鵞口瘡・口内炎・口角炎

 

cc240 口腔粘膜に日常的によく見られる疾患のうち、比較的多いのが口内炎です。そこで、口内炎について少し説明致しましょう。口内炎は口腔内だけ炎症があるもの、おもな原因が口腔以外にあるもの、に分けられますが、今回は口腔内に限定されたものについてお話します。代表的なものはアフタ性口内炎ですが、アフタとは口腔の局部に現れる炎症の微候に対して名付けられた言葉で、(つまり、このような独立疾患があるわけではありません)潰瘍の一つの状態に対して名付けられました。アフタ性口内炎は円形の小潰瘍で、痛みがあったり、周囲が紅く、ときに表面に繊維性の白い薄膜が付着したりしていることもあります。多くの場合、症状は7日くらいで軽減し、15日くらいで訴えはなくなります。ただ、治っても別の部分に新しく発生し、それがつぎつぎに起こることもありますが、普通は伝染しません。処置としては局所処置をすれば良いでしょう。小学生から50歳くらいまでの人に多くみられます。

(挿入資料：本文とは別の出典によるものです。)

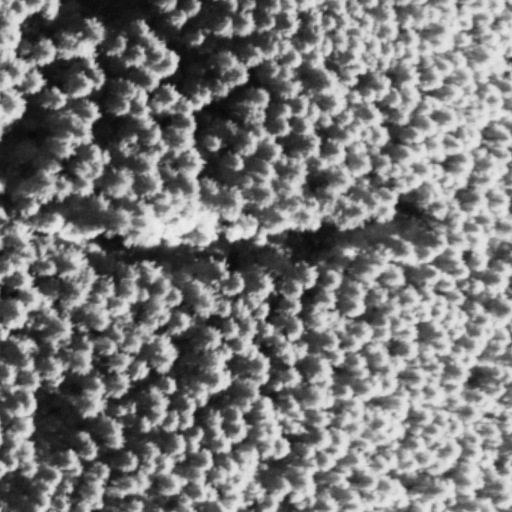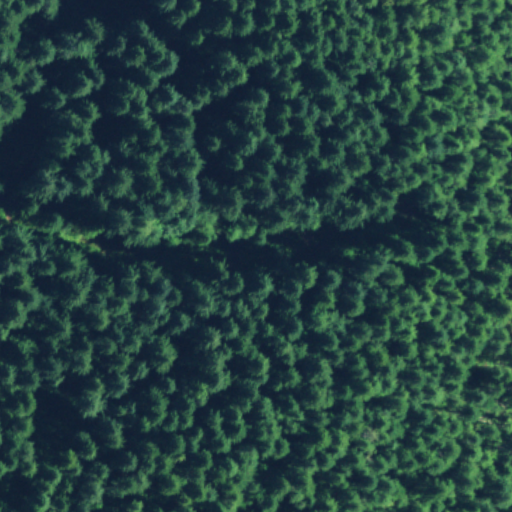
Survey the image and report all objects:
road: (243, 248)
road: (491, 308)
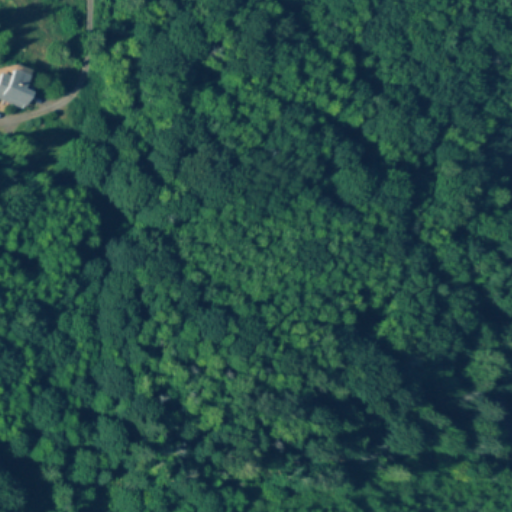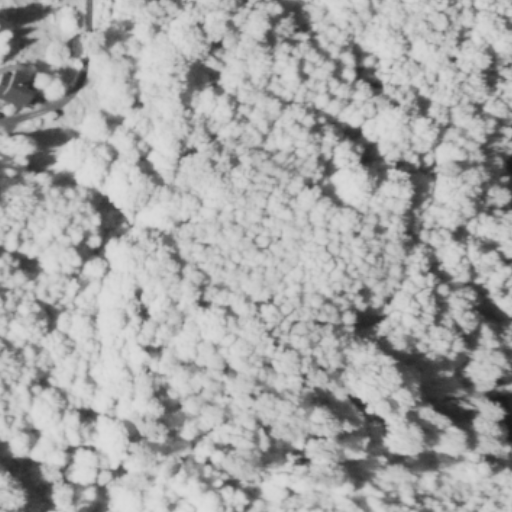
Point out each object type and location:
road: (78, 83)
building: (18, 85)
road: (403, 117)
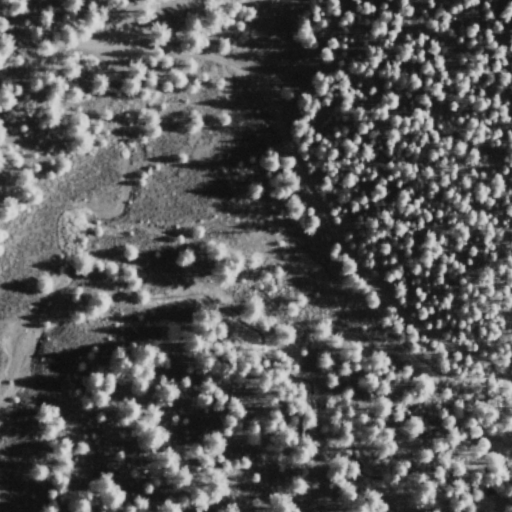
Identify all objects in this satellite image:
road: (291, 148)
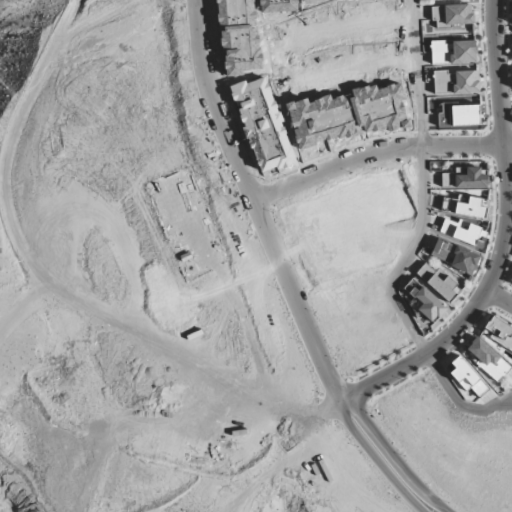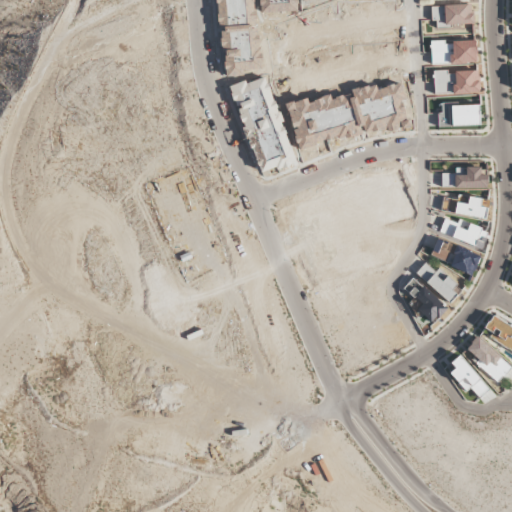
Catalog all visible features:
building: (456, 15)
building: (452, 52)
building: (456, 82)
building: (458, 115)
road: (378, 152)
building: (465, 179)
road: (423, 184)
road: (255, 203)
building: (471, 209)
building: (464, 233)
road: (504, 238)
building: (441, 250)
building: (464, 261)
building: (437, 281)
road: (500, 297)
building: (425, 301)
building: (499, 332)
building: (487, 358)
building: (466, 376)
road: (510, 400)
road: (459, 402)
road: (391, 458)
road: (375, 459)
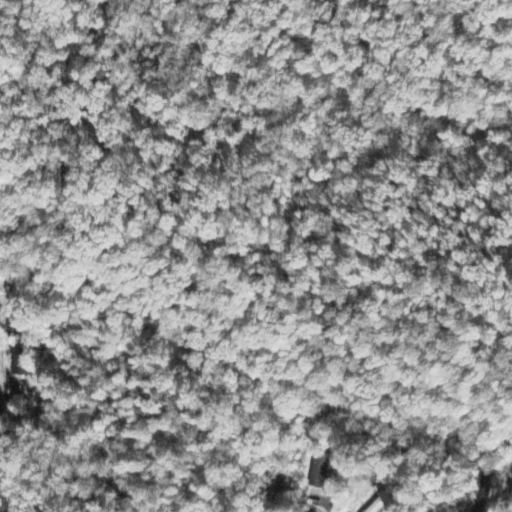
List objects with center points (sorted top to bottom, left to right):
building: (18, 361)
building: (317, 471)
road: (28, 493)
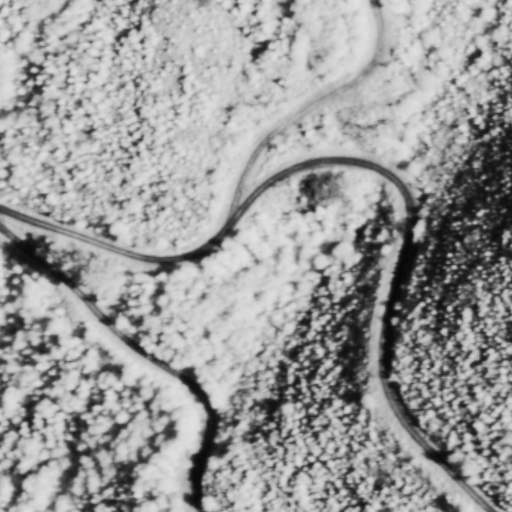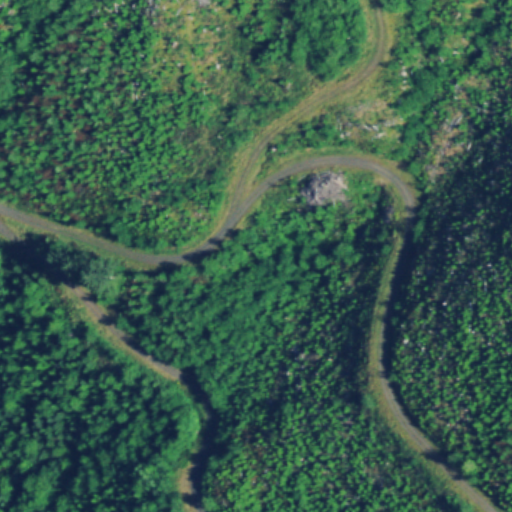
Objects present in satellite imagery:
road: (380, 169)
road: (138, 254)
road: (120, 360)
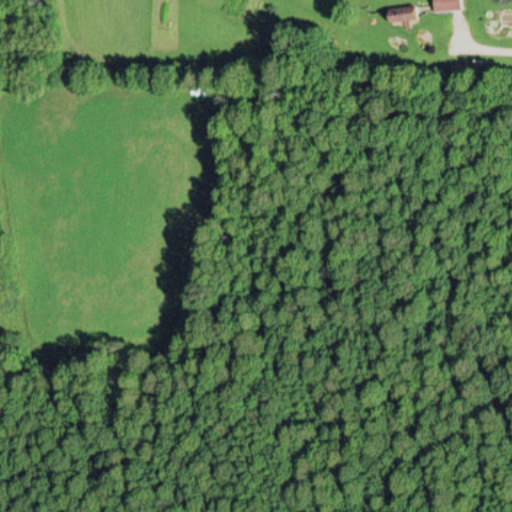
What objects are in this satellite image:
building: (452, 6)
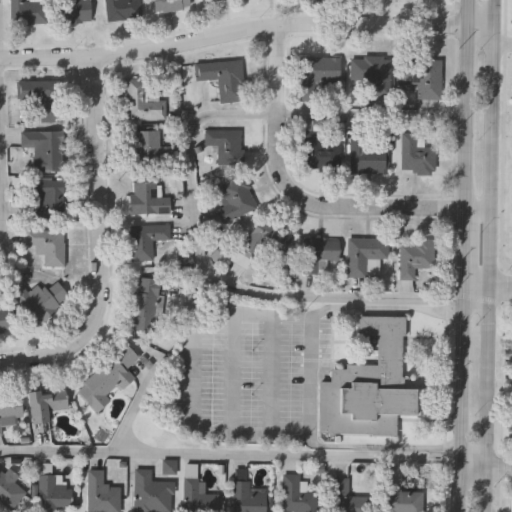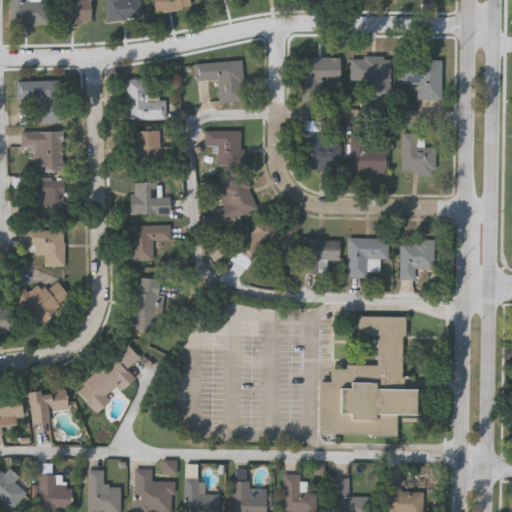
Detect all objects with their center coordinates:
building: (210, 0)
building: (169, 4)
building: (170, 6)
building: (121, 8)
building: (73, 10)
building: (122, 10)
building: (27, 11)
building: (74, 12)
building: (29, 13)
road: (247, 31)
road: (491, 42)
building: (316, 74)
building: (369, 75)
building: (421, 75)
building: (222, 77)
building: (318, 78)
building: (371, 78)
building: (422, 79)
building: (224, 80)
building: (38, 98)
building: (141, 100)
building: (39, 102)
building: (143, 103)
road: (470, 112)
road: (376, 115)
road: (4, 132)
building: (145, 144)
building: (224, 145)
building: (147, 147)
building: (43, 148)
building: (226, 148)
building: (45, 151)
building: (319, 151)
building: (366, 154)
building: (415, 154)
building: (321, 155)
building: (367, 158)
building: (416, 158)
building: (46, 198)
building: (146, 198)
building: (235, 199)
building: (47, 201)
building: (148, 202)
building: (237, 202)
road: (308, 202)
building: (145, 240)
building: (262, 240)
building: (147, 243)
building: (263, 243)
building: (47, 245)
road: (102, 245)
building: (48, 248)
building: (317, 254)
building: (364, 254)
building: (414, 256)
road: (466, 256)
road: (490, 256)
building: (318, 257)
building: (366, 257)
building: (416, 259)
road: (224, 282)
road: (488, 287)
building: (41, 300)
building: (42, 303)
building: (143, 303)
building: (144, 306)
building: (6, 319)
building: (6, 322)
building: (107, 377)
road: (312, 377)
building: (108, 381)
building: (369, 383)
building: (369, 388)
road: (464, 399)
building: (44, 404)
building: (45, 407)
building: (10, 409)
building: (10, 413)
road: (232, 456)
road: (487, 470)
building: (9, 488)
building: (10, 491)
building: (52, 492)
building: (151, 492)
building: (101, 493)
building: (152, 494)
building: (54, 495)
building: (102, 495)
building: (296, 495)
building: (297, 496)
building: (197, 497)
building: (247, 497)
building: (346, 497)
building: (198, 498)
building: (249, 499)
building: (347, 499)
building: (403, 500)
building: (404, 502)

 次に鵞口瘡ですが、鵞口瘡では舌の表面や頬、口唇粘膜に、おから様の乳白色のふわふわした苔が斑状に散在し、強く拭くと取れて赤くなりますが、すぐにまた白苔ができます。自覚症状はほとんどありませんが、軽度の接触痛を訴えることもあります。原因はカンジダというカビの一種による感染症です。同居している乳児に伝染することがありますので、口腔内を清潔に保ち、哺乳瓶の乳首などは別のものにすると良いでしょう。反復したり難治性の場合は細胞性免疫不全が疑われる場合もあります。

 最後に口角炎ですが、口角部より皮膚に向かって亀裂が生じ、その上に白色または黄白色の苔や痂皮が付いています。発赤とびらんのために湿潤し、口を大きく開けると激痛があり、痂皮を剥がすと出血します。小児の場合は治りやすく、患部を清潔にすることも治療法の一つです。